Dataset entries
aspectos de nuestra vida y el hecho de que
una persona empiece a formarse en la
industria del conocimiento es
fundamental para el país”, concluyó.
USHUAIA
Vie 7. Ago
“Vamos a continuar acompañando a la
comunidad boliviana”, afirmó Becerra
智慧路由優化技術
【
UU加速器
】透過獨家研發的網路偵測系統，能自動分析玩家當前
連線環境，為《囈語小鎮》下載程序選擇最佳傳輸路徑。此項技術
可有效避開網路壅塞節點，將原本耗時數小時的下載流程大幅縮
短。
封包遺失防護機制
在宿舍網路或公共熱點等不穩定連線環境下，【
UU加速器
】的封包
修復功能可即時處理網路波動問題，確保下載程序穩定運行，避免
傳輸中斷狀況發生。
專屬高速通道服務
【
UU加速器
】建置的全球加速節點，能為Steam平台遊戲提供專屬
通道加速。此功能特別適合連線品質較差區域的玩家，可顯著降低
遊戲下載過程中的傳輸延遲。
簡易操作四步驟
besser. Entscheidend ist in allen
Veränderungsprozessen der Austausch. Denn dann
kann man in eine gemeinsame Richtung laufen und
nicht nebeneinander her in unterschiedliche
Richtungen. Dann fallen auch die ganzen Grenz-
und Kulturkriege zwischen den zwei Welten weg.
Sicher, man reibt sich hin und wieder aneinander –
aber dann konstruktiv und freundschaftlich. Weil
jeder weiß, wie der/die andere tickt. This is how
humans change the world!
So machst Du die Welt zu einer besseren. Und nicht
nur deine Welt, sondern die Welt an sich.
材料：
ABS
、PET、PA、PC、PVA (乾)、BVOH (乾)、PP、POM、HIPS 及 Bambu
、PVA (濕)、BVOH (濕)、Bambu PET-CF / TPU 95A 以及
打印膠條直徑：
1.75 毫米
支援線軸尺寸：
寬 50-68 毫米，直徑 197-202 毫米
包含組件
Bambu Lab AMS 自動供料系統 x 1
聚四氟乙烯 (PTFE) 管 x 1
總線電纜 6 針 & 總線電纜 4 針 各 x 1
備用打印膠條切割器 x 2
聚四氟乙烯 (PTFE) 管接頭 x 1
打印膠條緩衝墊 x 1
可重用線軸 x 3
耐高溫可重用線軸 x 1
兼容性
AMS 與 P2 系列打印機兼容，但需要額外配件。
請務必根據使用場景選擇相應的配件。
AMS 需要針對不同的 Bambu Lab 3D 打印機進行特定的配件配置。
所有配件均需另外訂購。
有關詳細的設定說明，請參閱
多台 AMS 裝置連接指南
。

→ **TASK TO CARRY OUT**
Identify every line in the data above that contains the string "nicht", and copy each of those lines. Case matters.

→ **EXERCISE OUTPUT**
nicht nebeneinander her in unterschiedliche
So machst Du die Welt zu einer besseren. Und nicht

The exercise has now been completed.